SUPPLIED MATERIAL:
◆ ◆ ◆

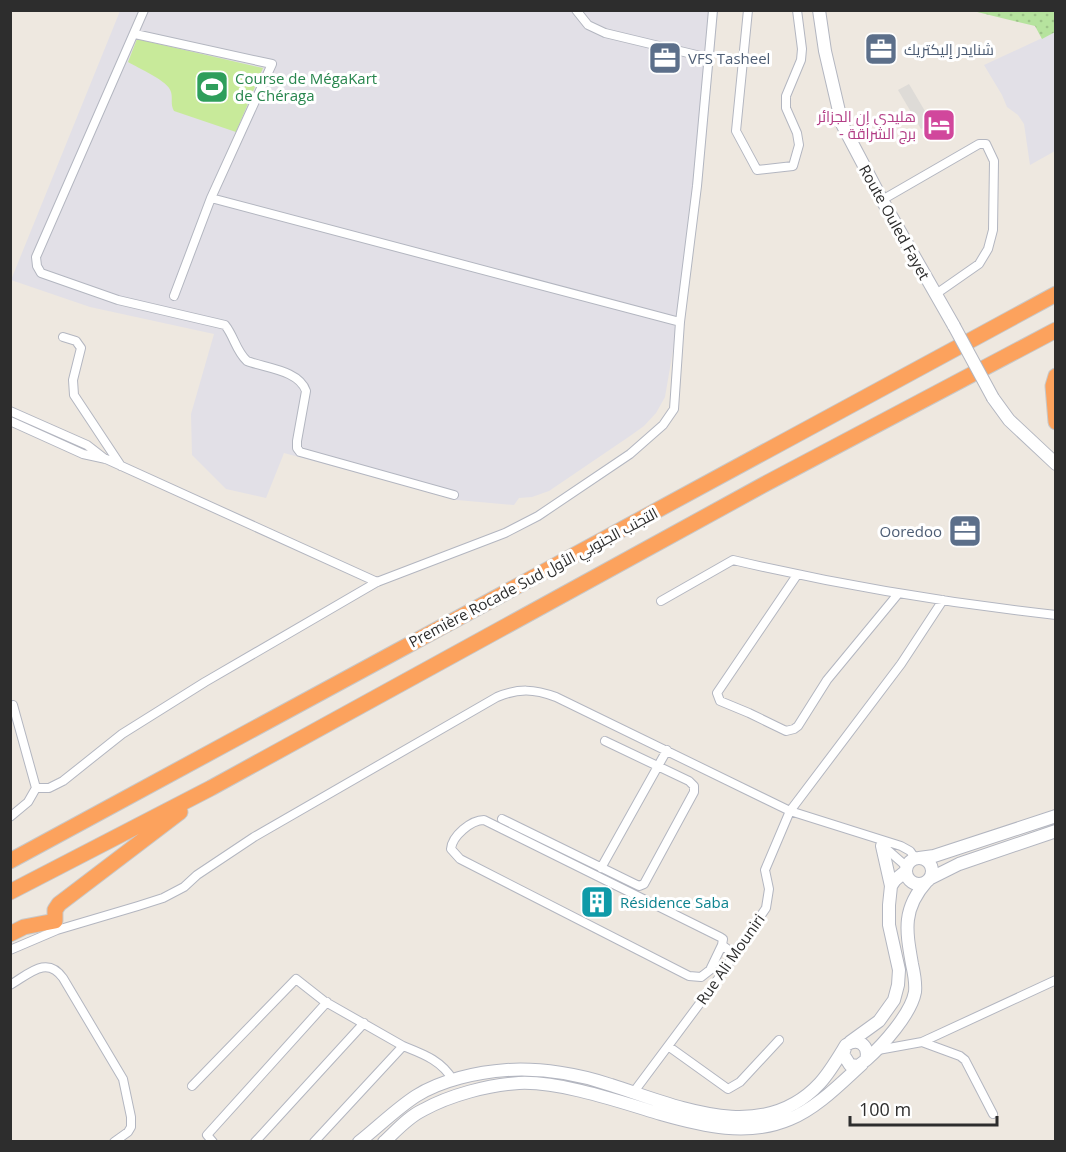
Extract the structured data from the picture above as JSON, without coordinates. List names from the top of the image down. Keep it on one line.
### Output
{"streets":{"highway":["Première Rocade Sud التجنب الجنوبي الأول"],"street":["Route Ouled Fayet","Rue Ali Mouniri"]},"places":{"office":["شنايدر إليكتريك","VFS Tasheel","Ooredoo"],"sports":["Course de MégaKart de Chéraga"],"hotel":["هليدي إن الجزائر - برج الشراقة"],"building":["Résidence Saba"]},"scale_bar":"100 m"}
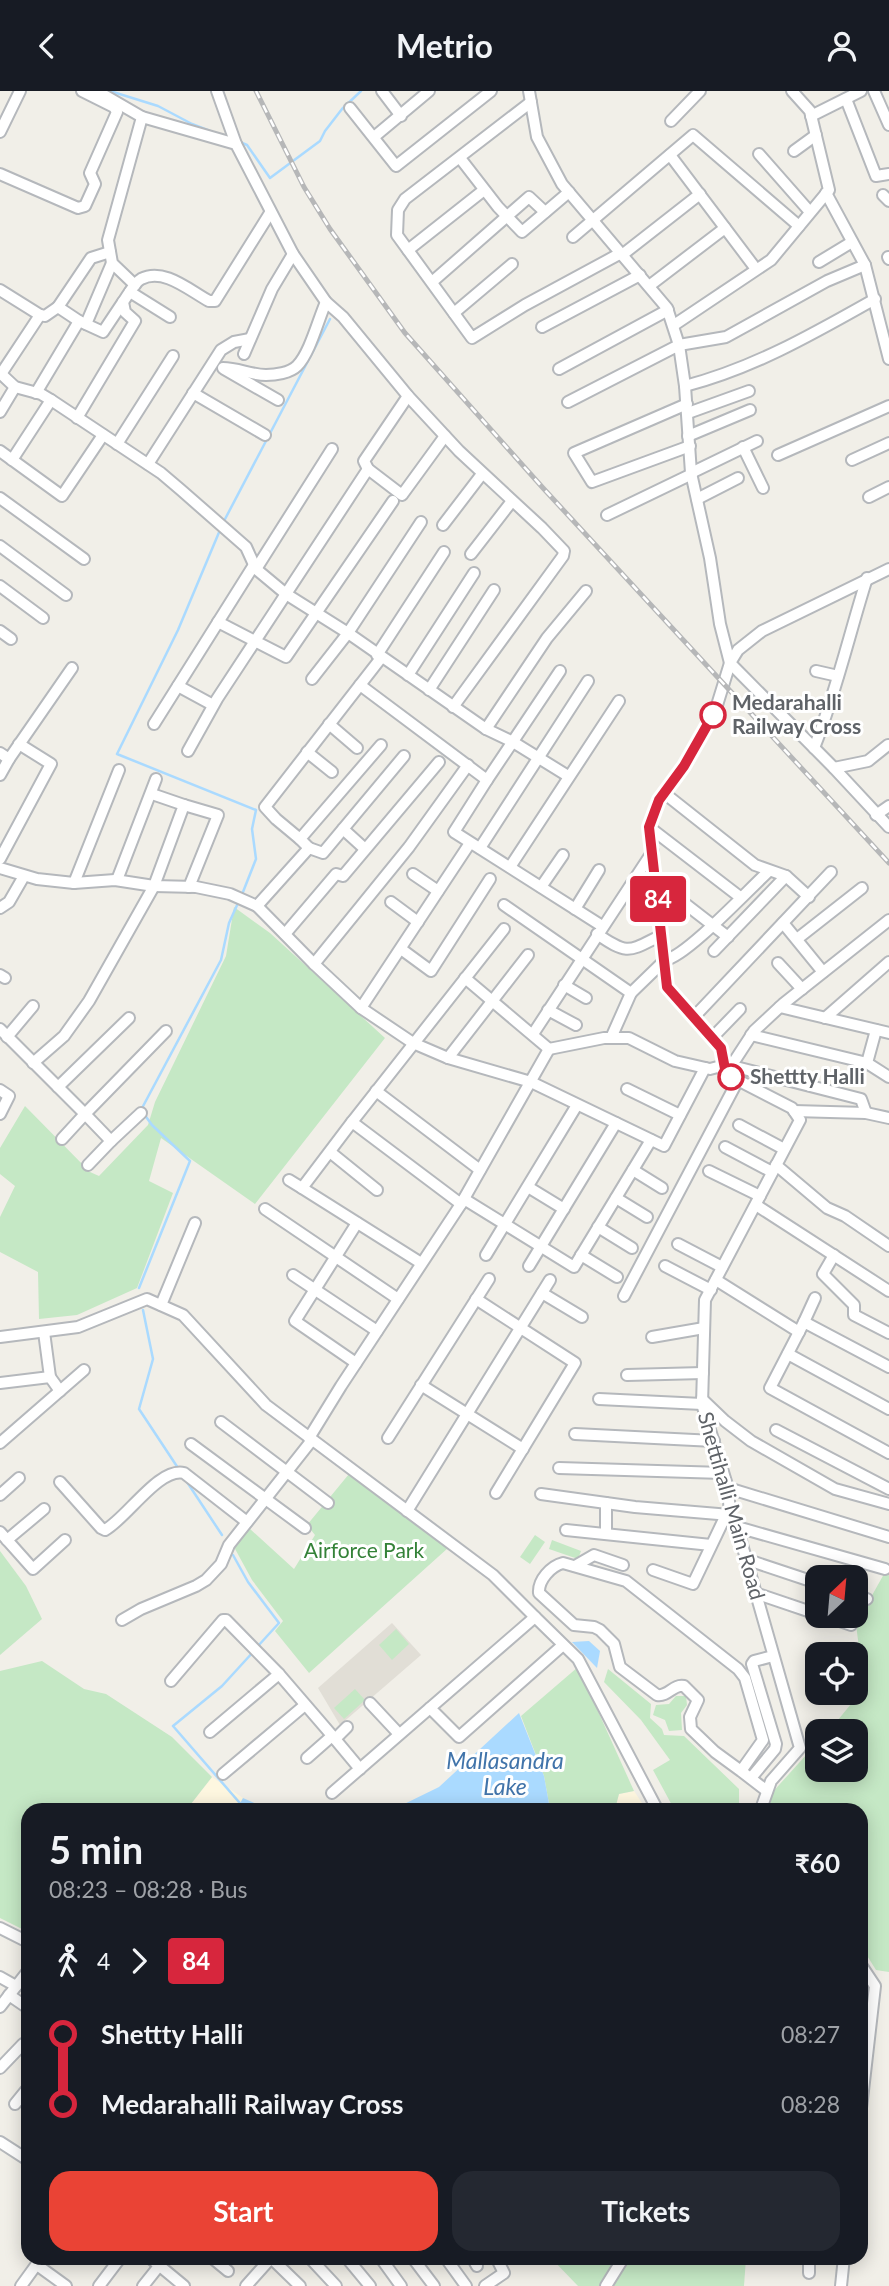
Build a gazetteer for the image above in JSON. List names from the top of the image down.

◆ ◆ ◆

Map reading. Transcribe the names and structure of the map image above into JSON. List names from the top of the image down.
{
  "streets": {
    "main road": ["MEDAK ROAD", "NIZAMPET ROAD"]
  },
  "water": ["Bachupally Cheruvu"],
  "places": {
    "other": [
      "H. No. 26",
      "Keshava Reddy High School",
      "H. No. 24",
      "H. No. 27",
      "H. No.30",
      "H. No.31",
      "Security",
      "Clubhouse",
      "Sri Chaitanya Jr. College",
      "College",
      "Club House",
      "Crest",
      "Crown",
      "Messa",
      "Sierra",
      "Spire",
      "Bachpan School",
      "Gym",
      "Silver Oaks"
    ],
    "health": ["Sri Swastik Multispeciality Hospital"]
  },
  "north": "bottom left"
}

◆ ◆ ◆

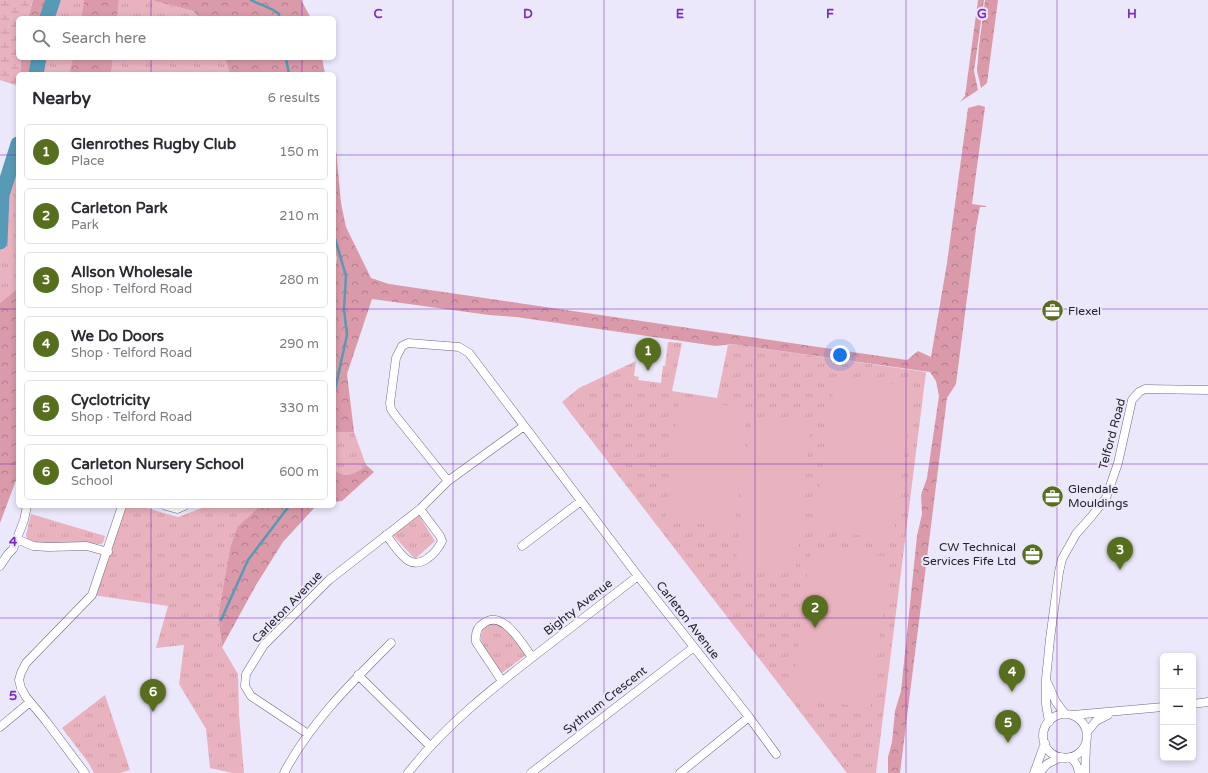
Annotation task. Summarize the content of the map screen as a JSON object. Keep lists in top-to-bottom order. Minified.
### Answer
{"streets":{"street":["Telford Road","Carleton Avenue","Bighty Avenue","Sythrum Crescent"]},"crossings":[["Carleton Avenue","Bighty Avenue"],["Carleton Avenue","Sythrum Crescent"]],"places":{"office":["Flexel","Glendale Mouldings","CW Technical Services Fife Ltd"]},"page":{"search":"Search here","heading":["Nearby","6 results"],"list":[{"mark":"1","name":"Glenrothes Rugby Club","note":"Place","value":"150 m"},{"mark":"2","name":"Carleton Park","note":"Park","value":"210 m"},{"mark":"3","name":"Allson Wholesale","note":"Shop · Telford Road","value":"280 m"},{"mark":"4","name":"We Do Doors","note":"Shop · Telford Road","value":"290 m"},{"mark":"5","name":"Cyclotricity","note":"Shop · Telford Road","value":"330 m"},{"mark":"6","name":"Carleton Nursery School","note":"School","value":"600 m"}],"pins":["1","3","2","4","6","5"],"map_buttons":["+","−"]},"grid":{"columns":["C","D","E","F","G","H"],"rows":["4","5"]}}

◆ ◆ ◆

YOUR OBJECTIVE: Filter the entries down to the lines with the word "Keep" in them.

TASK SOLUTION:
Extract the structured data from the picture above as JSON, without coordinates. List names from the top of the image down. Keep it on one line.
Annotation task. Summarize the content of the map screen as a JSON object. Keep lists in top-to-bottom order. Minified.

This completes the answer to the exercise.